The directory twitter-plugin must be placed in a well known location ( wp-content/plugins ) so Wordpress can scan it and if it founds a README , well it's a valid plugin. Unfortunately when I cd to plugins directory and clone a repository from Gitorious, I get:

.twitter-plugin
+-twitter-plugin
 |-images/
 |-index.php
 +-README

The plugin developer didn't put the files straight in the top level dir, but keeps them in a subdirectory named after the project. This way Wordpress can't find the plugin (it looks for twitter/README , instead there is twitter/twitter/README ). I could overcome this by cloning one directory above (in wp-content instead of wp-content/plugins ) but it feels hackish, has the clear disadvantage that I'll have to ignore all other plugins directories, plus Git will complain that the plugins/ directory already exists (so I'll have to temporary move things around to make it work).

Is there a way to recover this situation? Am I missing something fundamental about git?

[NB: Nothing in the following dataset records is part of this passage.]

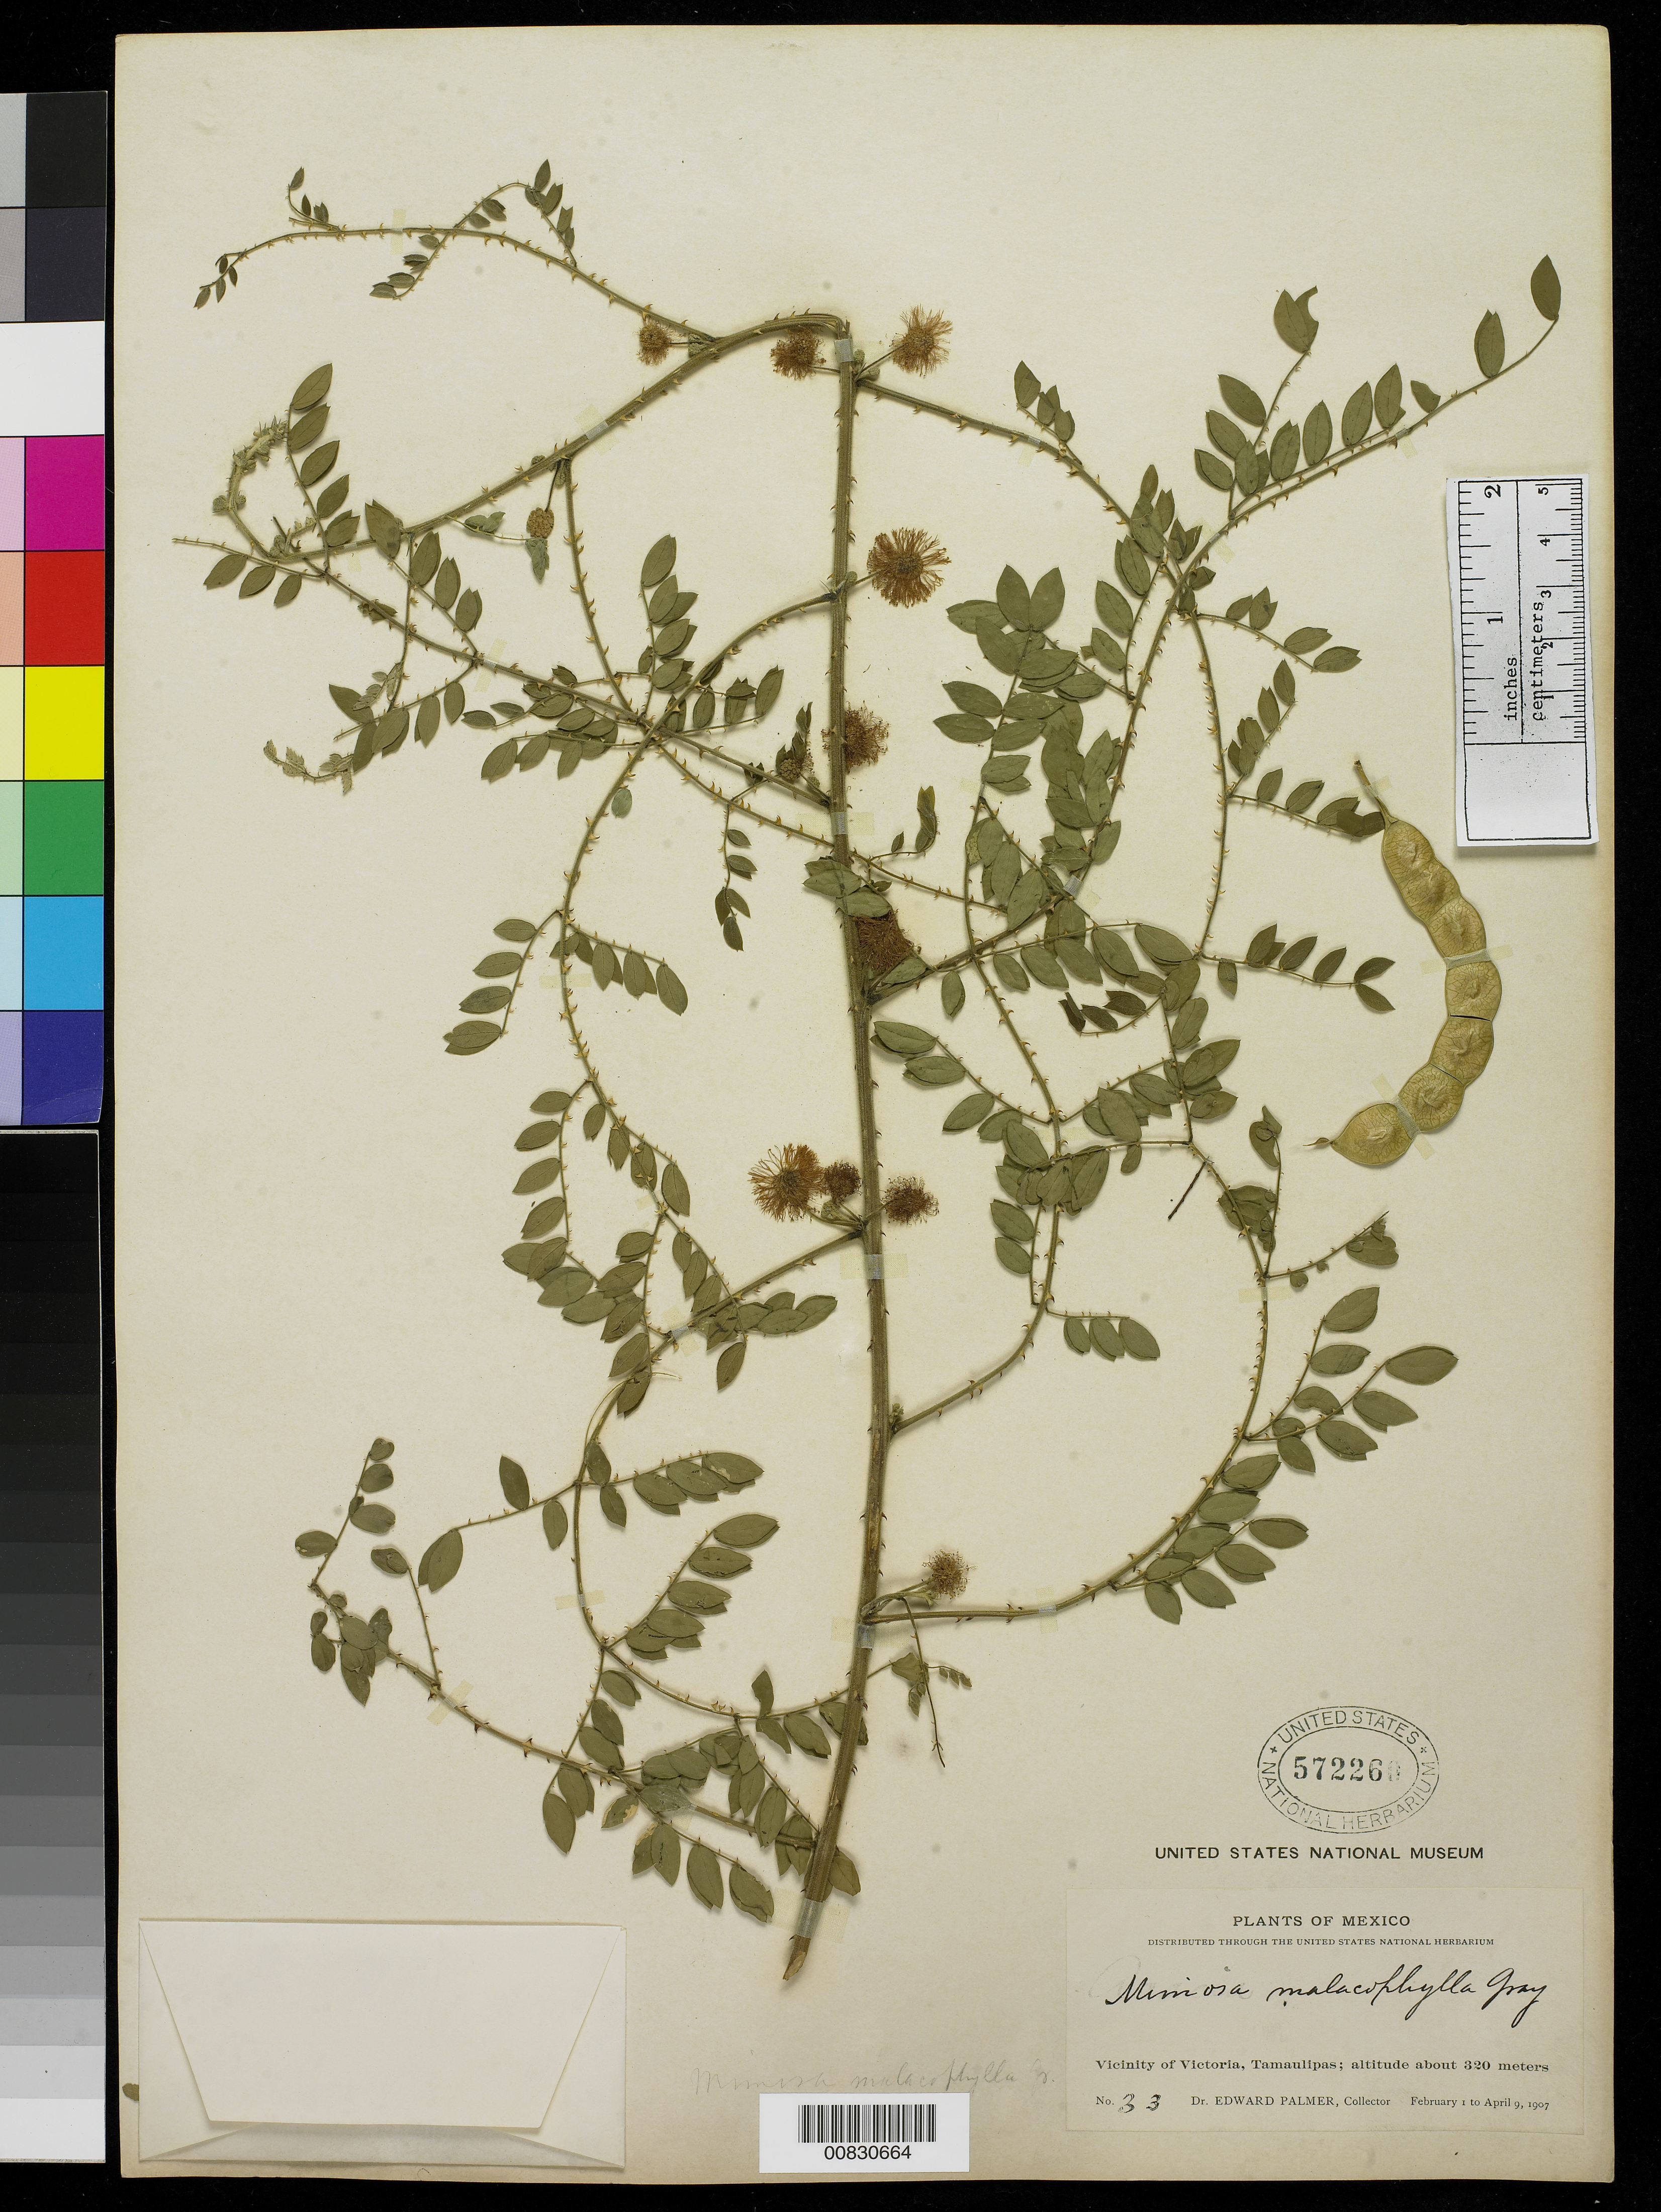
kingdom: Plantae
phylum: Tracheophyta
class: Magnoliopsida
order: Fabales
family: Fabaceae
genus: Mimosa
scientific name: Mimosa malacophylla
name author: A. Gray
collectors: E. Palmer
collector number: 33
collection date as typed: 01 Feb 1907 to 09 Apr 1907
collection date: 1907-02-01/1907-04-09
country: Mexico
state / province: Tamaulipas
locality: Vicinity of Victoria.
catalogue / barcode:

At this moment all I think I can do is init a new repository, put the files in, and try to import the history somehow. But this way I won't be able to push to the original repository - right? - because all file paths would be different

My objective is developing the plugin, not just using it. Of course, to develop the plugin, it must be used by some Wordpress installation, so it must be in the well known directory, otherwise my development Wordpress installation won't find it and I won't be able to test my changes

Clone into a location outside your wordpress project, then symlink or copy the correct directory where it belongs, eg:

$ git checkout git@wherever.org:twitter-plugin
$ cd my-wordpress-site
$ ln -s ../twitter-plugin/twitter-plugin ./twitter-plugin

Symlinking may or may not work, since not all PHP functions follow them; if it doesn't, try copying instead. This does mean, though, that you have to copy again when you update the git repo; you probably want to include this procedure in your deployment script.